Waging the Hiring War
Will low unemployment come to mean high inflation?
Mike Weimar isn't running some corporate megabehemoth. Impact Displays, a Santa Clara, Calif., graphic design firm that makes trade show signs, has maybe 20 employees. But with a company that size, quickly filling job openings is critical. And right now Weimar is struggling to fill a sales rep position. "I've been trying for a couple of months," he says. "I've had an ad on craigslist and just put one on Monster.com ... but I am based in Silicon Valley, and a lot of people are looking for high-tech sales jobs, and this isn't as sexy. ... And a lot of the people who do respond are kind of flaky."

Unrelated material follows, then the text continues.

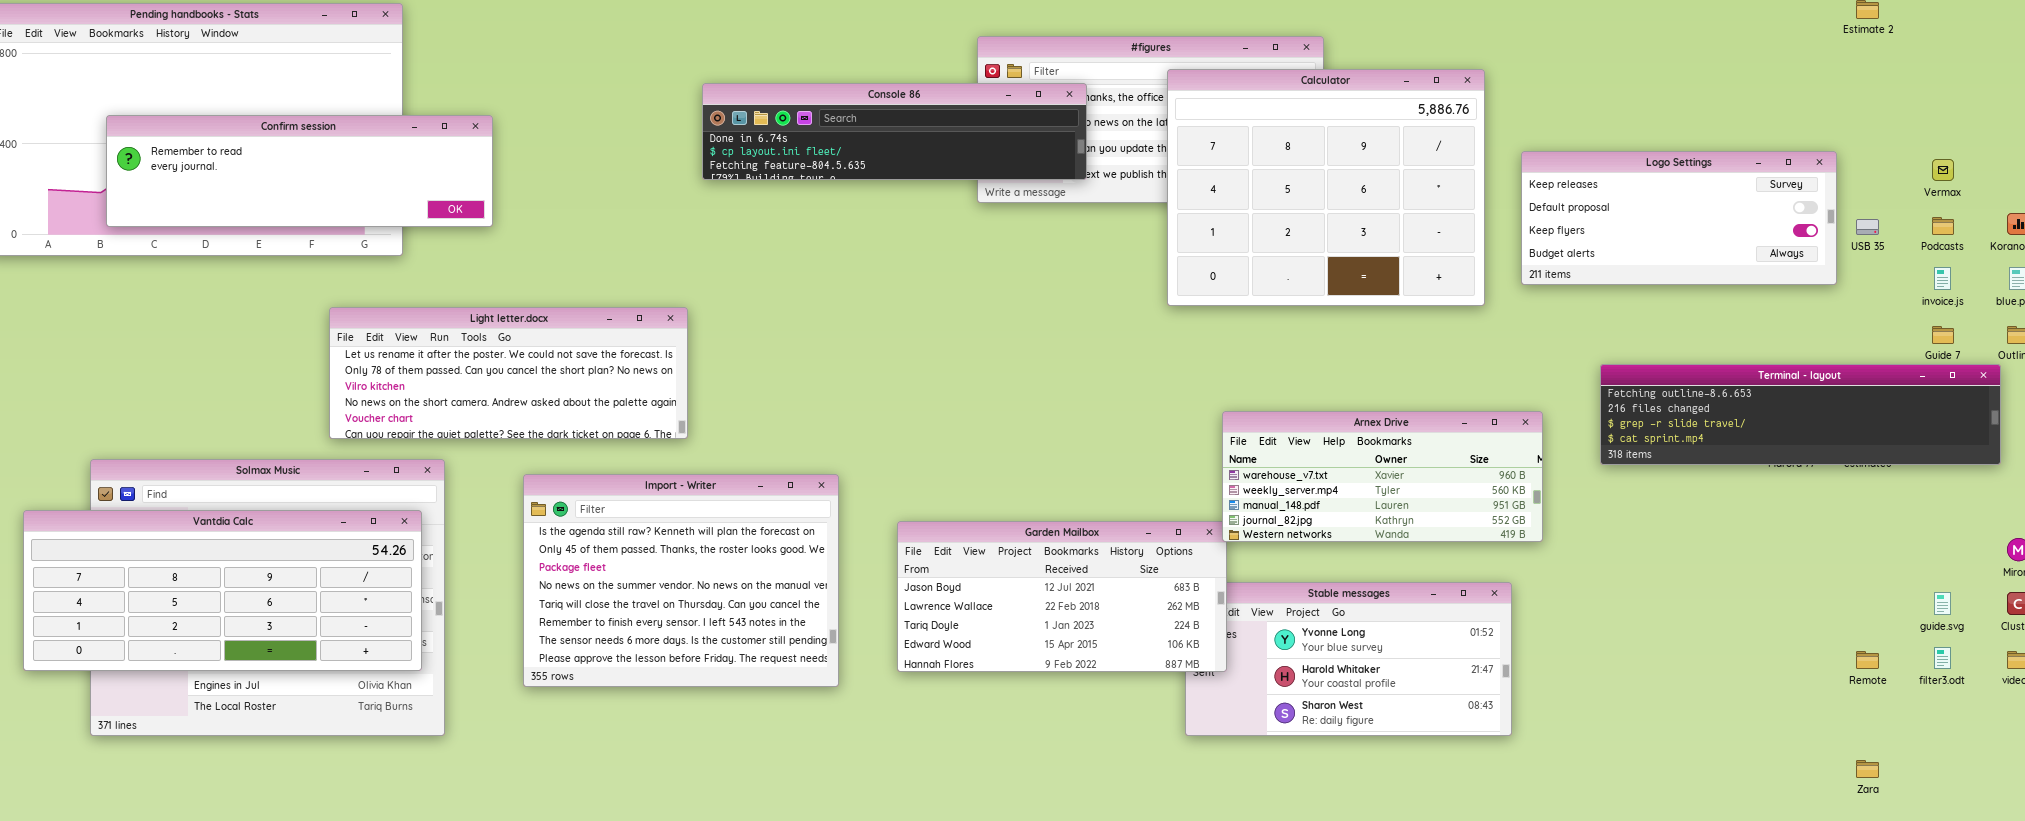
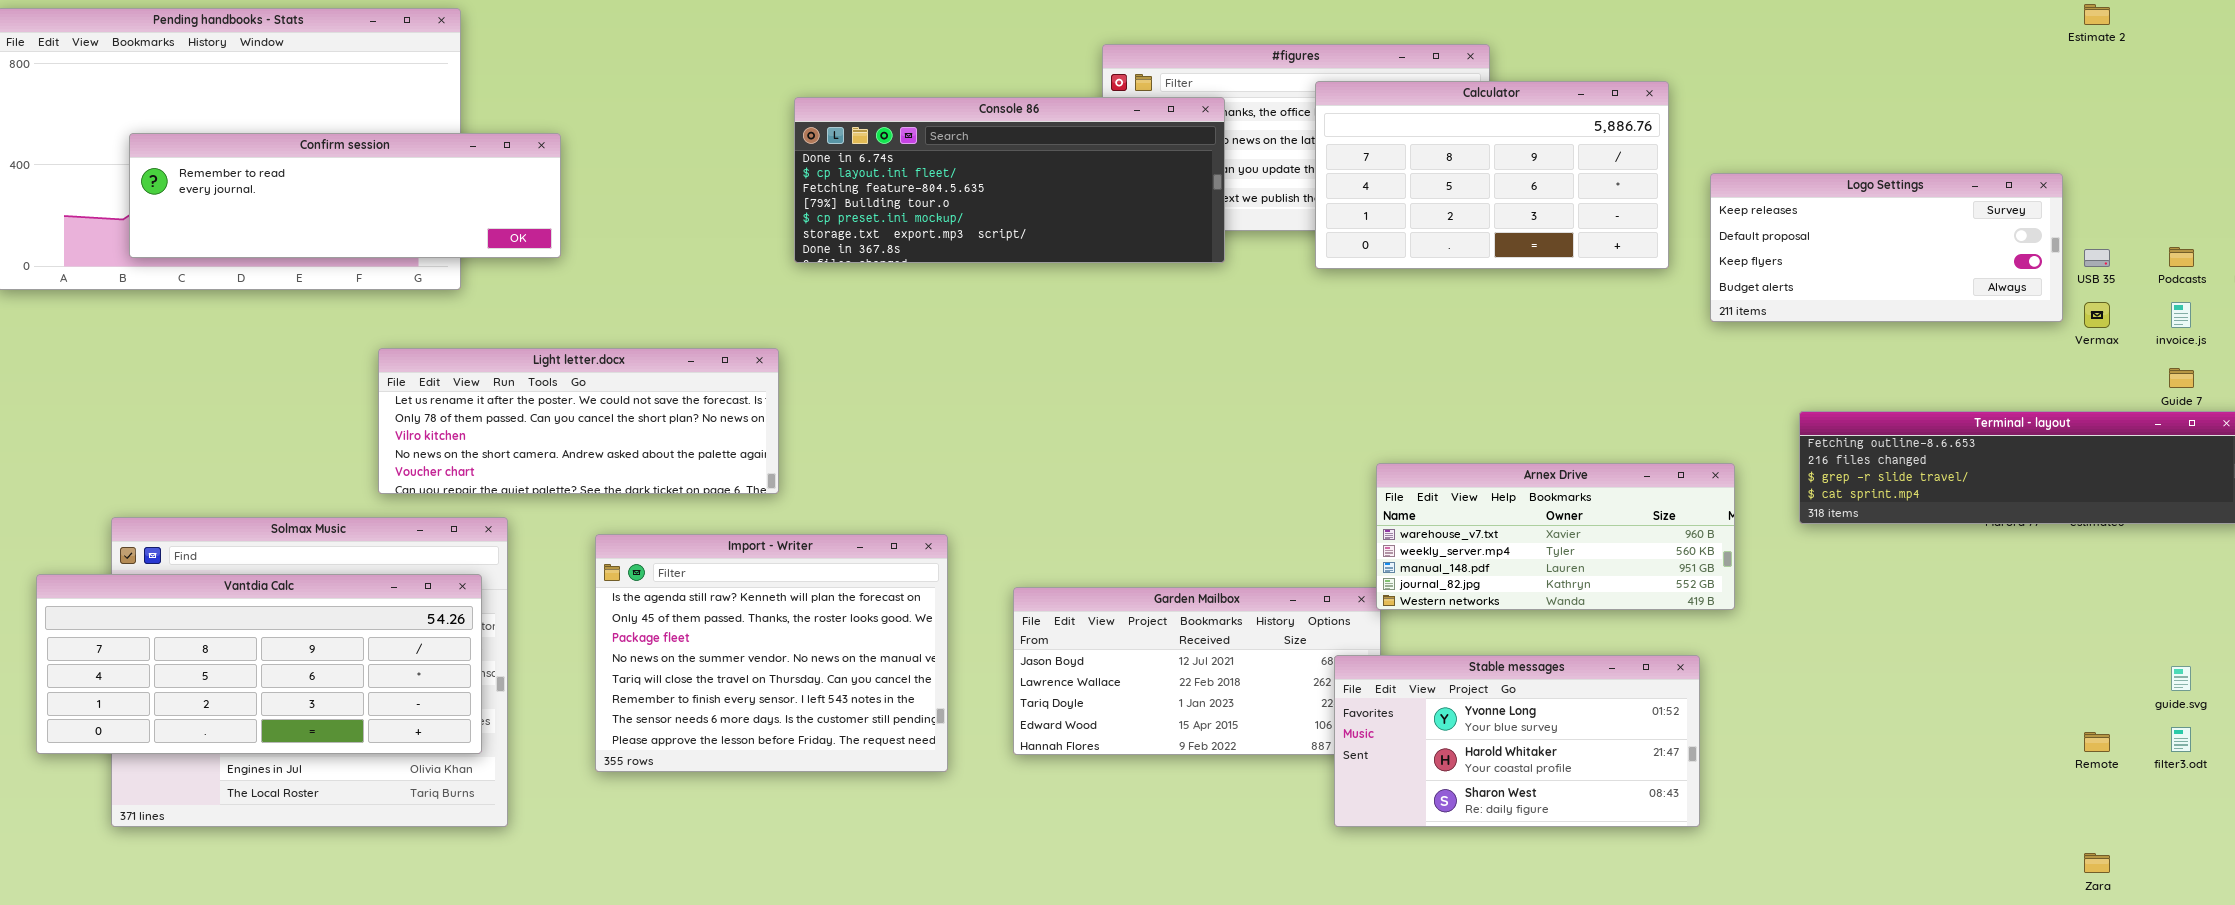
Calculator: [1167,69,1485,306] -> [1315,81,1669,269], resized
Console 86: [702,83,1087,180] -> [794,97,1225,263], resized
Vermax: [1932,159,1954,181] -> [2084,302,2110,328], moved
Stable messages: [1185,582,1512,736] -> [1334,655,1700,827], raised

Finding experienced, capable, non-flaky workers isn't a problem just in Silicon Valley-well, the flaky part might be-nor is it limited to the sales business. It's a daunting challenge for many types of companies all across America. The staffing giant Manpower surveyed 2,400 U.S. employers earlier this year to find which jobs were hardest to fill. Among the top 10 were teacher, accountant, and mechanic. The hardest of all for the second straight year: sales representative. Overall, 41 percent of responding firms reported problems in hiring, about the same as last year. "And it's not just about finding warm bodies," says Melanie Holmes, vice president of corporate affairs at Manpower. "Not enough people are keeping their skills up to date."
On a roll. A recent Federal Reserve report found "continuing tight labor market conditions, especially for skilled occupations," in nine of the 12 Fed districts from New York to San Francisco. None of this should be too surprising given the state of the job market. The unemployment rate was a skimpy 4.5 percent in April, the Labor Department reported Friday. Of course, that number may not seem so low compared with the jobless rates of the late 1990s and 2000. In April 2000, soon after the Nasdaq stock market hit its all-time high, the unemployment rate fell to a low of 3.8 percent.
But today's numbers are still impressive. Consider: The jobless rate has been as low as or lower than today just 10 percent of the time since the 1960s. "This is a tight labor market based on the unemployment rate and on the gains in wages we have seen recently," says Drew Matus, U.S. economist at Lehman Brothers.
So what's not to like? Plentiful jobs-especially for college grads, whose jobless rate is just 1.8 percent-and fatter paychecks aren't exactly the avian flu. Except that they are, kind of, for the killjoys at the Fed. From mid-2004 through mid-2006, the Fed raised short-term interest rates 17 times-from 1 percent to 5.25 percent-to slow the economy and contain inflation pressures. Like a viral contagion, once inflation really starts to spread, it's hard to stop. And one place the Fed has seen cost pressures is in the labor market. Higher wages are fine as long as they are matched by rising productivity, or worker output per hour. But, after a string of boom years, labor productivity slipped badly last year.